Of course, there are great overcoming-adversity stories throughout Olympics history -- and the shooting events are no exception. Take competitor Karoly Takacs. In 1938, he was a member of the Hungarian world champion pistol shooting team, but that year an army grenade exploded in his right hand. Ten years later, however, after teaching himself to shoot left-handed, Takacs made a comeback, winning the first two gold medals in rapid-fire pistol shooting.
It's hard not to have the Games on the brain right about now, and I spent some time today picking around the 2008 Olympics Web site, reading Takacs' story and learning another thing or two.
Shooting first appeared as an Olympic event in 1896, and although the program has varied from year to year, and not been held at certain Games, it's been relatively standardized since WWII. This year's Summer Games in Beijing include competition in events such as 10m air pistol, 25m rapid fire pistol, trap, double trap and skeet.
Of course, all these events have male and female divisions -- but that hasn't always been the case.
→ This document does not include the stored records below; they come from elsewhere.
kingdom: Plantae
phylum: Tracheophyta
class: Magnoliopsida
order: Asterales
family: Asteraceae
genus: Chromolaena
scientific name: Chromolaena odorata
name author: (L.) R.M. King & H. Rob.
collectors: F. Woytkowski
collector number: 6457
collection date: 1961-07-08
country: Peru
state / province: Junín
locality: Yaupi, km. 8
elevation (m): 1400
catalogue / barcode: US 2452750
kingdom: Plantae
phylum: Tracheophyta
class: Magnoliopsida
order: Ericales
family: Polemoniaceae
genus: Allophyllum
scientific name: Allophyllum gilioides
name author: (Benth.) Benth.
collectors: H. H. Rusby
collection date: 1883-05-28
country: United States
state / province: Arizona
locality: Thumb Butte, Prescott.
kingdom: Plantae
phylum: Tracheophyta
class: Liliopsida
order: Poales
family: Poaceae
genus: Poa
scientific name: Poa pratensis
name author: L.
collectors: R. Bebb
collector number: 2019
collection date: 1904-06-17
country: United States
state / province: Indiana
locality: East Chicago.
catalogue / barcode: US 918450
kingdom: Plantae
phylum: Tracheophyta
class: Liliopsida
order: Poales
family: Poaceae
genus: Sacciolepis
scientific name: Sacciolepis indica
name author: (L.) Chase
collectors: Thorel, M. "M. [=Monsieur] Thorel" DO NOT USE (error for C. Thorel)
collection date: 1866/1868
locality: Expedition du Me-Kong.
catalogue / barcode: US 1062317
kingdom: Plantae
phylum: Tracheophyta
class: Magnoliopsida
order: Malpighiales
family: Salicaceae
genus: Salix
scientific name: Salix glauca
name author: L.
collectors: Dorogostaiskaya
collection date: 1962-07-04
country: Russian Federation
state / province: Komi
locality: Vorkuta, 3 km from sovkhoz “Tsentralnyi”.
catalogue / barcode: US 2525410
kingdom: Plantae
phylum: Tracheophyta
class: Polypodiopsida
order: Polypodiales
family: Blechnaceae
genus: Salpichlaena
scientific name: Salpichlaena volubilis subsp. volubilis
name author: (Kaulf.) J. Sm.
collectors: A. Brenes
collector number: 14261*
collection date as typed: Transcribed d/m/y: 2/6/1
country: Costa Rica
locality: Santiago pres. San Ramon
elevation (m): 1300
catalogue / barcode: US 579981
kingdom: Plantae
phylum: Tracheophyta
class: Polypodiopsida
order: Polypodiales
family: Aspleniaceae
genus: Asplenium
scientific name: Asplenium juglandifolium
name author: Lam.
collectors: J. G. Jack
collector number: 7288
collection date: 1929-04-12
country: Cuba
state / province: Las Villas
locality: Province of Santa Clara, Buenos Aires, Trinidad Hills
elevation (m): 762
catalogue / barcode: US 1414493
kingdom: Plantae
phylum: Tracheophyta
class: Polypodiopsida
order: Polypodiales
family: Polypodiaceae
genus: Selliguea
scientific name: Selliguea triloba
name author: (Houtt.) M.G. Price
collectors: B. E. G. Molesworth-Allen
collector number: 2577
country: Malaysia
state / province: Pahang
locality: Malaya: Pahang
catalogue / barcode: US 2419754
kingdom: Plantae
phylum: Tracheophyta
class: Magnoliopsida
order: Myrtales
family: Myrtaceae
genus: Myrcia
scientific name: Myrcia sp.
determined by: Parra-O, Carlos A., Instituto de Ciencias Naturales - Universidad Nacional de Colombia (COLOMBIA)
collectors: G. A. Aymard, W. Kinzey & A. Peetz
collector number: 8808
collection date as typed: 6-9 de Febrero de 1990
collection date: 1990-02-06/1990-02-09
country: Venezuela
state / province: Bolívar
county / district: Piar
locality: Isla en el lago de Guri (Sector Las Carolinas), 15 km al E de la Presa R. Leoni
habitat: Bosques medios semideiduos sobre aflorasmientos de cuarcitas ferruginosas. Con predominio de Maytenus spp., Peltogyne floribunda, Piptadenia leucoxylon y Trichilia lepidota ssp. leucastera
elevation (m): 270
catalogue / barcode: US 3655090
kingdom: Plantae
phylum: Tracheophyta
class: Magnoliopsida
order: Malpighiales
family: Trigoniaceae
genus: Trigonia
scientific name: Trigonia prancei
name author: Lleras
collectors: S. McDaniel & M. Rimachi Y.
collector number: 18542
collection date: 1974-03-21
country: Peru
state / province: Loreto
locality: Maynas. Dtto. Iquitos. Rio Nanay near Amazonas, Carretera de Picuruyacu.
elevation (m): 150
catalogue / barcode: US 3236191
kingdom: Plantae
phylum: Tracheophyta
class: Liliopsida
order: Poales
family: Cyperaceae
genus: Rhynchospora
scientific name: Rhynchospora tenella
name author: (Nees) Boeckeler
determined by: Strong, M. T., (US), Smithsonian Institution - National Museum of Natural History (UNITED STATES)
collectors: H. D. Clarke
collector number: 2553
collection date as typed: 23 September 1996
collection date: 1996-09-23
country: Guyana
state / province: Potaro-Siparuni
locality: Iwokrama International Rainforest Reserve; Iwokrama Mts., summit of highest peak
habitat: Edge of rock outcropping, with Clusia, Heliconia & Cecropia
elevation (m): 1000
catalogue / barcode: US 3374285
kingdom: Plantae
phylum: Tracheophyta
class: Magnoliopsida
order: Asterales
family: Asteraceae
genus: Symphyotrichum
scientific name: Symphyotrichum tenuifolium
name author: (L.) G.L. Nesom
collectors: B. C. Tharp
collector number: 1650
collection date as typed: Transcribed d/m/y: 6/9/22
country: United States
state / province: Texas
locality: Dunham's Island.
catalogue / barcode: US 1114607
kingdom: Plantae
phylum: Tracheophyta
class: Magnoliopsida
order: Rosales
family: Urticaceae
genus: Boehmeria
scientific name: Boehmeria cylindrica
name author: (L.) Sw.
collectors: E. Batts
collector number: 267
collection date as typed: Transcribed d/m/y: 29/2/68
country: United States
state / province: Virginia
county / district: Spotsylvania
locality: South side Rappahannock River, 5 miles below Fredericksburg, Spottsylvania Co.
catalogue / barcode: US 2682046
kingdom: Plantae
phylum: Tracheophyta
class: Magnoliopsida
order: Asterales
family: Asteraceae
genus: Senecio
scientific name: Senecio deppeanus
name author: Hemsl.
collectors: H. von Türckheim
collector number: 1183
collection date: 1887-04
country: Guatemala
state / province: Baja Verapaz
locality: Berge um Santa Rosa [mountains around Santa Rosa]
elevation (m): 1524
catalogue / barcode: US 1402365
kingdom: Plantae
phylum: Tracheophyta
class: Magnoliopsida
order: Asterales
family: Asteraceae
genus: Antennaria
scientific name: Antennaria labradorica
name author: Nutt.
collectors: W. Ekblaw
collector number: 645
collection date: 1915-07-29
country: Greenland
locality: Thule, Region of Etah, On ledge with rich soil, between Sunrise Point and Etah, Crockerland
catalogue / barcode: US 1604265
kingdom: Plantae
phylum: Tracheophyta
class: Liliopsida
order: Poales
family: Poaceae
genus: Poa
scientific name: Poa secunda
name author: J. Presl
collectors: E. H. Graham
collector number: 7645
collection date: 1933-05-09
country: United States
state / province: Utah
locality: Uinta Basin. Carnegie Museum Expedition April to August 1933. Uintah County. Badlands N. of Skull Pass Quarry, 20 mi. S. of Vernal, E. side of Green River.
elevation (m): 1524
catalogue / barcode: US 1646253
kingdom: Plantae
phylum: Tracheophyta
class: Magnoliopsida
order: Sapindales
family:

Women weren't allowed to compete in Olympic shooting events until 1968, when Peru, Poland, and Mexico all entered one female in the Games.
Now women are well-represented in this year's USA Shooting Team, and women's air rifle is the first event in which medals will be awarded, with Emily Caruso (Fairfield, Conn.) and Jamie Beyerle (Lebanon, Pa.) competing. I can't imagine the pressure of shooting a near-perfect game with the world literally watching. Especially when I was first learning to shoot, I could get horribly nervous when it was just me, an instructor, and not another living soul in sight. -K.H.